» What is required
Please return all of the data exactly as written.

##### Information provided

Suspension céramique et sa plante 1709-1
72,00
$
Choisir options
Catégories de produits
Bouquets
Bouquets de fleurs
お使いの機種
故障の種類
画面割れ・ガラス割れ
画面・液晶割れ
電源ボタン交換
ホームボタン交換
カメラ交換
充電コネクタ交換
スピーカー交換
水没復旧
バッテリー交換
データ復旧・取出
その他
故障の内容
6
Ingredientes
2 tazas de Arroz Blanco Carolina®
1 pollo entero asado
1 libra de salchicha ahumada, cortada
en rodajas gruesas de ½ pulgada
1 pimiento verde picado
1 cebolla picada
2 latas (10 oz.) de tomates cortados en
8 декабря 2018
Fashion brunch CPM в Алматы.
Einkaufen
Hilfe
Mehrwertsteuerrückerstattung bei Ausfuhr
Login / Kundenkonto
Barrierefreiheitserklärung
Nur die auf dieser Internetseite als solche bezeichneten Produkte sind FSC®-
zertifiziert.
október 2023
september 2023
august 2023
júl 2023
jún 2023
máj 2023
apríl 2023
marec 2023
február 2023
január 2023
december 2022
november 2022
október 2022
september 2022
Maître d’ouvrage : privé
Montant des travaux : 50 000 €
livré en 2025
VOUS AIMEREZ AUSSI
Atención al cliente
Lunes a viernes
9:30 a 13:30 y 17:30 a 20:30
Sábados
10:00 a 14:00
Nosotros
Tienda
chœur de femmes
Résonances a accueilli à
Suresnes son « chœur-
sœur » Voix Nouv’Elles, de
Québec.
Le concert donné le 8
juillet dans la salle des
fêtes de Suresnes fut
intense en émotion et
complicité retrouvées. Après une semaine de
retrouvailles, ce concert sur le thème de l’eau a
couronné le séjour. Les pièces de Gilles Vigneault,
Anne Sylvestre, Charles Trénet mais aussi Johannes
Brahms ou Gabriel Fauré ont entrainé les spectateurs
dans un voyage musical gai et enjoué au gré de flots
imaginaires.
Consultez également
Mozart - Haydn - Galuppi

##########

» Written response
Suspension céramique et sa plante 1709-1
72,00
$
Choisir options
Catégories de produits
Bouquets
Bouquets de fleurs
お使いの機種
故障の種類
画面割れ・ガラス割れ
画面・液晶割れ
電源ボタン交換
ホームボタン交換
カメラ交換
充電コネクタ交換
スピーカー交換
水没復旧
バッテリー交換
データ復旧・取出
その他
故障の内容
6
Ingredientes
2 tazas de Arroz Blanco Carolina®
1 pollo entero asado
1 libra de salchicha ahumada, cortada
en rodajas gruesas de ½ pulgada
1 pimiento verde picado
1 cebolla picada
2 latas (10 oz.) de tomates cortados en
8 декабря 2018
Fashion brunch CPM в Алматы.
Einkaufen
Hilfe
Mehrwertsteuerrückerstattung bei Ausfuhr
Login / Kundenkonto
Barrierefreiheitserklärung
Nur die auf dieser Internetseite als solche bezeichneten Produkte sind FSC®-
zertifiziert.
október 2023
september 2023
august 2023
júl 2023
jún 2023
máj 2023
apríl 2023
marec 2023
február 2023
január 2023
december 2022
november 2022
október 2022
september 2022
Maître d’ouvrage : privé
Montant des travaux : 50 000 €
livré en 2025
VOUS AIMEREZ AUSSI
Atención al cliente
Lunes a viernes
9:30 a 13:30 y 17:30 a 20:30
Sábados
10:00 a 14:00
Nosotros
Tienda
chœur de femmes
Résonances a accueilli à
Suresnes son « chœur-
sœur » Voix Nouv’Elles, de
Québec.
Le concert donné le 8
juillet dans la salle des
fêtes de Suresnes fut
intense en émotion et
complicité retrouvées. Après une semaine de
retrouvailles, ce concert sur le thème de l’eau a
couronné le séjour. Les pièces de Gilles Vigneault,
Anne Sylvestre, Charles Trénet mais aussi Johannes
Brahms ou Gabriel Fauré ont entrainé les spectateurs
dans un voyage musical gai et enjoué au gré de flots
imaginaires.
Consultez également
Mozart - Haydn - Galuppi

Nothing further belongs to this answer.